• ASSIGNED TASK
Could you return every line of the entries below word for word, with nothing added, dropped, or changed?

• PROVIDED MATERIAL
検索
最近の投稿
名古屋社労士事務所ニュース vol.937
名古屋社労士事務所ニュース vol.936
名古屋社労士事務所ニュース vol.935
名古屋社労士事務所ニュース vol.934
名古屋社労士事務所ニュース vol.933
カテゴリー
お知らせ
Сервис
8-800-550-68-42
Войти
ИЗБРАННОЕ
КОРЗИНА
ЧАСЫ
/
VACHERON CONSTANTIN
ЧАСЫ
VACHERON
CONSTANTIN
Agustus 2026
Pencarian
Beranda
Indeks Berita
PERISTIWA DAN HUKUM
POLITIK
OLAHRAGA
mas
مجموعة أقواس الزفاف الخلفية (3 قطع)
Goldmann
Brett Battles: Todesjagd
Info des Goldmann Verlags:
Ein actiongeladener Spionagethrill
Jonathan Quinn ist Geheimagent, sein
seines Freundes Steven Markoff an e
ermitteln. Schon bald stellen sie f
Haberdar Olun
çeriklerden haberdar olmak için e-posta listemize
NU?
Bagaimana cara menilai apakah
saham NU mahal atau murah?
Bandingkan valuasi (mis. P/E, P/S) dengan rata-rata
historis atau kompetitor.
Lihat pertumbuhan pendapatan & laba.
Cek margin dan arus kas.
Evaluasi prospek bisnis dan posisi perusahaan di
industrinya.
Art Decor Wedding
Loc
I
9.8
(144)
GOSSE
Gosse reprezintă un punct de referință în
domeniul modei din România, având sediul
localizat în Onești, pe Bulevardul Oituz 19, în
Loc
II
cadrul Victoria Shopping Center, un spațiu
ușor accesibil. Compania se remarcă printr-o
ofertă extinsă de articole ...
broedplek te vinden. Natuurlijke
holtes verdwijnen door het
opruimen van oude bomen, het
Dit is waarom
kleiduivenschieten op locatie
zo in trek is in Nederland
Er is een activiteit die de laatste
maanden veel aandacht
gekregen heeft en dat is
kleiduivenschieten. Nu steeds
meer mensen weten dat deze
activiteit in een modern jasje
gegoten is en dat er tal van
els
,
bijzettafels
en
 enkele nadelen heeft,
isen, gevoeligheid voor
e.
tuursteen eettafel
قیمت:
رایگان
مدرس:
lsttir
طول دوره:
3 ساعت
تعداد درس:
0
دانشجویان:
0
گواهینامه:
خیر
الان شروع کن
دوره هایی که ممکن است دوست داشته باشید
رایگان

• TASK ANSWER
検索
最近の投稿
名古屋社労士事務所ニュース vol.937
名古屋社労士事務所ニュース vol.936
名古屋社労士事務所ニュース vol.935
名古屋社労士事務所ニュース vol.934
名古屋社労士事務所ニュース vol.933
カテゴリー
お知らせ
Сервис
8-800-550-68-42
Войти
ИЗБРАННОЕ
КОРЗИНА
ЧАСЫ
/
VACHERON CONSTANTIN
ЧАСЫ
VACHERON
CONSTANTIN
Agustus 2026
Pencarian
Beranda
Indeks Berita
PERISTIWA DAN HUKUM
POLITIK
OLAHRAGA
mas
مجموعة أقواس الزفاف الخلفية (3 قطع)
Goldmann
Brett Battles: Todesjagd
Info des Goldmann Verlags:
Ein actiongeladener Spionagethrill
Jonathan Quinn ist Geheimagent, sein
seines Freundes Steven Markoff an e
ermitteln. Schon bald stellen sie f
Haberdar Olun
çeriklerden haberdar olmak için e-posta listemize
NU?
Bagaimana cara menilai apakah
saham NU mahal atau murah?
Bandingkan valuasi (mis. P/E, P/S) dengan rata-rata
historis atau kompetitor.
Lihat pertumbuhan pendapatan & laba.
Cek margin dan arus kas.
Evaluasi prospek bisnis dan posisi perusahaan di
industrinya.
Art Decor Wedding
Loc
I
9.8
(144)
GOSSE
Gosse reprezintă un punct de referință în
domeniul modei din România, având sediul
localizat în Onești, pe Bulevardul Oituz 19, în
Loc
II
cadrul Victoria Shopping Center, un spațiu
ușor accesibil. Compania se remarcă printr-o
ofertă extinsă de articole ...
broedplek te vinden. Natuurlijke
holtes verdwijnen door het
opruimen van oude bomen, het
Dit is waarom
kleiduivenschieten op locatie
zo in trek is in Nederland
Er is een activiteit die de laatste
maanden veel aandacht
gekregen heeft en dat is
kleiduivenschieten. Nu steeds
meer mensen weten dat deze
activiteit in een modern jasje
gegoten is en dat er tal van
els
,
bijzettafels
en
 enkele nadelen heeft,
isen, gevoeligheid voor
e.
tuursteen eettafel
قیمت:
رایگان
مدرس:
lsttir
طول دوره:
3 ساعت
تعداد درس:
0
دانشجویان:
0
گواهینامه:
خیر
الان شروع کن
دوره هایی که ممکن است دوست داشته باشید
رایگان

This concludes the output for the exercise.